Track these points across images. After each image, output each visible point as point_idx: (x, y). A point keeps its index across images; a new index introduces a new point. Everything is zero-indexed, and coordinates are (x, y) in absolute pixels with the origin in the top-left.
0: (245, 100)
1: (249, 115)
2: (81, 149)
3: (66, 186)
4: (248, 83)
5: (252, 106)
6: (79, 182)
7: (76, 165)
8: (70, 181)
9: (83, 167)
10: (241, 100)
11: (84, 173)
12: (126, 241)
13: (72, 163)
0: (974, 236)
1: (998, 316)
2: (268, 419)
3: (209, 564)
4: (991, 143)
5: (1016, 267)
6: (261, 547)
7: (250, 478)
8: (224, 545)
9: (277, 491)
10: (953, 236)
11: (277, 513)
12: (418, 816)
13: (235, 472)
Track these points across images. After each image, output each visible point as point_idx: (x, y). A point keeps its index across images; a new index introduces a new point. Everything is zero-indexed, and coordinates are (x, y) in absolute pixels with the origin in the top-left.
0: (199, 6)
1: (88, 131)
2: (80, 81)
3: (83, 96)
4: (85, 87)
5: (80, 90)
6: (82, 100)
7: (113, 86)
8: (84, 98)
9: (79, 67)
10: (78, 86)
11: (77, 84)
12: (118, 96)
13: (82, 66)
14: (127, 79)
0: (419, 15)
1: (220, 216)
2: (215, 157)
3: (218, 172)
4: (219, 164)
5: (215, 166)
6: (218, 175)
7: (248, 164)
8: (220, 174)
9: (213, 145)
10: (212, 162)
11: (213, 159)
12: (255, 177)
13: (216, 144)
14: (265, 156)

*-*-*

Once more, write all of the records exactly as given.

Reply ->
Track these points across images. After each image, output each visible point as point_idx: (x, y). A point keeps its index across images; a new index introduces a new point. Everything is zero-indexed, and coordinates are (x, y) in absolute pixels with the origin in the top-left.
0: (245, 100)
1: (249, 115)
2: (81, 149)
3: (66, 186)
4: (248, 83)
5: (252, 106)
6: (79, 182)
7: (76, 165)
8: (70, 181)
9: (83, 167)
10: (241, 100)
11: (84, 173)
12: (126, 241)
13: (72, 163)
0: (974, 236)
1: (998, 316)
2: (268, 419)
3: (209, 564)
4: (991, 143)
5: (1016, 267)
6: (261, 547)
7: (250, 478)
8: (224, 545)
9: (277, 491)
10: (953, 236)
11: (277, 513)
12: (418, 816)
13: (235, 472)
Track these points across images. After each image, output each visible point as point_idx: (x, y). A point keeps its index across images; a new index introduces a new point. Everything is zero-indexed, and coordinates are (x, y) in absolute pixels with the origin in the top-left.
0: (199, 6)
1: (88, 131)
2: (80, 81)
3: (83, 96)
4: (85, 87)
5: (80, 90)
6: (82, 100)
7: (113, 86)
8: (84, 98)
9: (79, 67)
10: (78, 86)
11: (77, 84)
12: (118, 96)
13: (82, 66)
14: (127, 79)
0: (419, 15)
1: (220, 216)
2: (215, 157)
3: (218, 172)
4: (219, 164)
5: (215, 166)
6: (218, 175)
7: (248, 164)
8: (220, 174)
9: (213, 145)
10: (212, 162)
11: (213, 159)
12: (255, 177)
13: (216, 144)
14: (265, 156)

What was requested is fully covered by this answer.